先日、彼と二人で
「シングルモルト探求セミナー ~風土が生み出すモルトの味わい講座」
を受講してきた。
といってもそんな大げさなもんでもない。
サントリー山崎蒸留所で開いている予約制の講座で、
3コースあるがどれも1回きり。
1時間半程度で1000円と安い。
ただ、20名限定なので、いつも数ヶ月先までいっぱい。
やっと空いているところを見つけ、もぐりこんだのだ。
まずはウイスキーができるまでの工場見学。
一般の見学者よりもっと専門的なことを説明してくれるので、非常に勉強になる。
ウイスキーってのは、ロマンだなぁといつも感じる。
ビールみたいにすぐできるわけでもないし、焼酎みたいに1回蒸留でもない。
2回蒸留して、さらに何年も寝かせるわけだ。
あの長い年月を経て、樽の中で色と香り、そして味わいが少しずつ変化していくことを考えるとぞくぞくする。

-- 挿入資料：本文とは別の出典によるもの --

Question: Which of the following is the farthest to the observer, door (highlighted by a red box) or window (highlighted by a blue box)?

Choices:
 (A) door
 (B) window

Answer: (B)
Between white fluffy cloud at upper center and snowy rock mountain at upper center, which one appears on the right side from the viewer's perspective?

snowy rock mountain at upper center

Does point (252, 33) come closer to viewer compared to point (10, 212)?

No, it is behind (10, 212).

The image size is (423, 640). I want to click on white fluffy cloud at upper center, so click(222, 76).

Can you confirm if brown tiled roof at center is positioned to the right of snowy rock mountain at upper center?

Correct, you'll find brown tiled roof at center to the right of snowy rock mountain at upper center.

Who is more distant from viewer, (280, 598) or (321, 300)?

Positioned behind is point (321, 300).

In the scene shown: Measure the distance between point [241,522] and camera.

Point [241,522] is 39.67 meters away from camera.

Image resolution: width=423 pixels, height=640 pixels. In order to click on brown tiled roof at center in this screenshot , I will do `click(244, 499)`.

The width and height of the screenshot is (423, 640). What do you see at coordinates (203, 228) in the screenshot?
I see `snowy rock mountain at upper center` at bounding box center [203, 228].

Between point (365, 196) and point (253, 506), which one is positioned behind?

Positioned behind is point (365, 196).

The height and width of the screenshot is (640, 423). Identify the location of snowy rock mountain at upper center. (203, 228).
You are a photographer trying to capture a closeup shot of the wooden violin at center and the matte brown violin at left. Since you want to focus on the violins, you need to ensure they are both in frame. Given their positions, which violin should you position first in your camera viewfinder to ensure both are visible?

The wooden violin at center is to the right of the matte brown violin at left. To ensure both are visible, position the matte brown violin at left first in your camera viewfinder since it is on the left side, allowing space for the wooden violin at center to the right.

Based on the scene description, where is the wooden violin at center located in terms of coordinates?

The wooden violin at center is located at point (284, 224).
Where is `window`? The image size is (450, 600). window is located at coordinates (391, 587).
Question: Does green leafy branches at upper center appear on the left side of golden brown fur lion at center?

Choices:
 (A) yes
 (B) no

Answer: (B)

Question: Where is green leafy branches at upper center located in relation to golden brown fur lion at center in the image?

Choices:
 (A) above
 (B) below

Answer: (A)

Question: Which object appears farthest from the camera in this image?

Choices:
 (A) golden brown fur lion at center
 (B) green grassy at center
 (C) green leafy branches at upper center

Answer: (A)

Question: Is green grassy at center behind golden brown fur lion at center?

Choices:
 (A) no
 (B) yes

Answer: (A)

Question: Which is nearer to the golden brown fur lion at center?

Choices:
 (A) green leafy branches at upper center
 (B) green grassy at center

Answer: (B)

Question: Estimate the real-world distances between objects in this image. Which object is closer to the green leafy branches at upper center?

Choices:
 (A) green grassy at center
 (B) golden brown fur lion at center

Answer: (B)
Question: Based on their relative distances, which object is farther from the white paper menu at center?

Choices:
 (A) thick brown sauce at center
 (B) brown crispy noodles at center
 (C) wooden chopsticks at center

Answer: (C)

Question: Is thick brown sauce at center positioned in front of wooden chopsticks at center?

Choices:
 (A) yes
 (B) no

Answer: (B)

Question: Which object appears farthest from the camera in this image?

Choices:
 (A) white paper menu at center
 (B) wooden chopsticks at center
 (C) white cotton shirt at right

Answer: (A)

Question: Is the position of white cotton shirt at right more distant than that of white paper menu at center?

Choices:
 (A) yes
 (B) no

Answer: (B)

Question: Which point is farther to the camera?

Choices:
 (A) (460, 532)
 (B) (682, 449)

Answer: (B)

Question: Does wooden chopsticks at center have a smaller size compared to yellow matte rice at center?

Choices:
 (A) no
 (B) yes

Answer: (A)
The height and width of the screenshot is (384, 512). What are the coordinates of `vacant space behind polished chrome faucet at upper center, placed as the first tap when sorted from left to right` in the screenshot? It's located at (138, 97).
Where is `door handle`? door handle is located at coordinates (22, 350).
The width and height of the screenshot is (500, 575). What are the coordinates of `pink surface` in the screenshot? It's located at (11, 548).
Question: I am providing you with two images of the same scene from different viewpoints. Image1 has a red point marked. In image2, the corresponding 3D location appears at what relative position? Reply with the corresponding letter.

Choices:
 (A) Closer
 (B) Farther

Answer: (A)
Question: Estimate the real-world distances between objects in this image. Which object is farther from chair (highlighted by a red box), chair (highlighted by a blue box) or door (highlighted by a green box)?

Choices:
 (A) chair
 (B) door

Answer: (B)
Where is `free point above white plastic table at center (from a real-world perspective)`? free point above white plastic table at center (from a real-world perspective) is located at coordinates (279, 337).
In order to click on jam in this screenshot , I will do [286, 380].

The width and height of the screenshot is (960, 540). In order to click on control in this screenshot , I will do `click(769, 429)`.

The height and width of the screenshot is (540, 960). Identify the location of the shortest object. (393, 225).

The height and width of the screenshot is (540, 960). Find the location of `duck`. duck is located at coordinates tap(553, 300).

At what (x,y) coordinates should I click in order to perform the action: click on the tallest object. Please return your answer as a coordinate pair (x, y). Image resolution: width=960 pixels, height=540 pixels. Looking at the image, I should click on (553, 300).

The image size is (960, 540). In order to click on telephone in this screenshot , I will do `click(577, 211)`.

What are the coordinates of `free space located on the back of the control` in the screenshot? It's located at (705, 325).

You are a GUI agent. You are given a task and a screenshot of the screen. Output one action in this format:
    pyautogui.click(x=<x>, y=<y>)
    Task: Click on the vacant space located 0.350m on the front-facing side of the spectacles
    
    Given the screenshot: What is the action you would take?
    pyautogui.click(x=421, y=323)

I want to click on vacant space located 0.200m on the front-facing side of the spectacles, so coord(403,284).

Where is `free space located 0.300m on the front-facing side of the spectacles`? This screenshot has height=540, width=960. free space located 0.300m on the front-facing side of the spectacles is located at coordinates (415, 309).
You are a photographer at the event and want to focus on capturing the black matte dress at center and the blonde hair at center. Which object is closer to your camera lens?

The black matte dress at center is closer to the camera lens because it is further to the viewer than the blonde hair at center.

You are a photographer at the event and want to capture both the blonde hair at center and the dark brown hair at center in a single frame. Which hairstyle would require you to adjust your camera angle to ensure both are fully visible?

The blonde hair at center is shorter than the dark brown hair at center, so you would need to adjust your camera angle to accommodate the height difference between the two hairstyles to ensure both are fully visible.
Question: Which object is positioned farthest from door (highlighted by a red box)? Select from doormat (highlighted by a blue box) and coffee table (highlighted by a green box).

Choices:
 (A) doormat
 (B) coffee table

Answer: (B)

この寝かせる樽ひとつとっても、蒸留所によってこだわりがあり、かの有名なマッカランは、スペインのシェリーを造っているところへ樽を提供し、そこでシェリーを造ってもらったあと、その樽を引き上げてきて、それを使って貯蔵する。
だからこそ、マッカランのあの味なのだ。
甘い香り、豊潤な深い味わい。
見学が終わると、これまた一般見学者とは違う、特別室へ案内される。
まるでディナーかパーティーのように、テーブルにはウイスキーとおつまみがセッティングされている。
テイスティングの前に、ウイスキーの特徴やテイスティングの仕方、それから、山崎の風土についての講義を受ける。
きれいなお姉さんなので嬉しい。目の保養。

(こういうところがオッサンなのだ)
いろいろ勉強になっておもしろかったけれど、
その講義中、山崎の風土の説明で、上空から撮った写真が映されたのが嬉しかった。
私の町が現れる。
桂川、木津川、宇治川の3つの川が、淀川に注ぎ込む、ちょうどその部分に私の町はある。
3つの細い流れが大きな川に注ぎ込んで1つになる。
その画はドラマティックでとても美しく、いつも胸を揺さぶられる。
後鳥羽上皇が愛して止まず、谷崎が小説に綴った、その意味がわかる。
決して「大自然」というわけではなく、古来から日本人が愛してきた、小さな風情のある自然。
こじんまりと控えめで、なおかつインパクトはあって。
久しぶりに自分の町を上から見て、やっぱり世界で唯一自分が愛せる場所だと実感した。
4年半、大阪市内で生きたけれど、うまく生きられなかった。
この町で見る月がいつも恋しくて。
大阪と京都の境。
大阪でもなければ、京都でもない。
他のどことも違う文化がこの町にはあり、なぜこの広い世界でここにたまたま辿り着いたんだろうかと思うほど、ぴったりと私の感性に馴染む。
この出会いは一つの奇跡的だとすら思う。
まるで、彼との出会いのように。(え?のろけですか?)
そんなことを1枚のスライドから思いながら、きれいなお姉さんを見つめていた(笑)。
講義が終わると、やっとテイスティング。
山崎12年、白州12年、マッカラン、ボウモアの4種類とおつまみが並んでいる。
1つ1つの、色、香り、口に含んだときの味わい、余韻をゆっくりテイスティングしていく。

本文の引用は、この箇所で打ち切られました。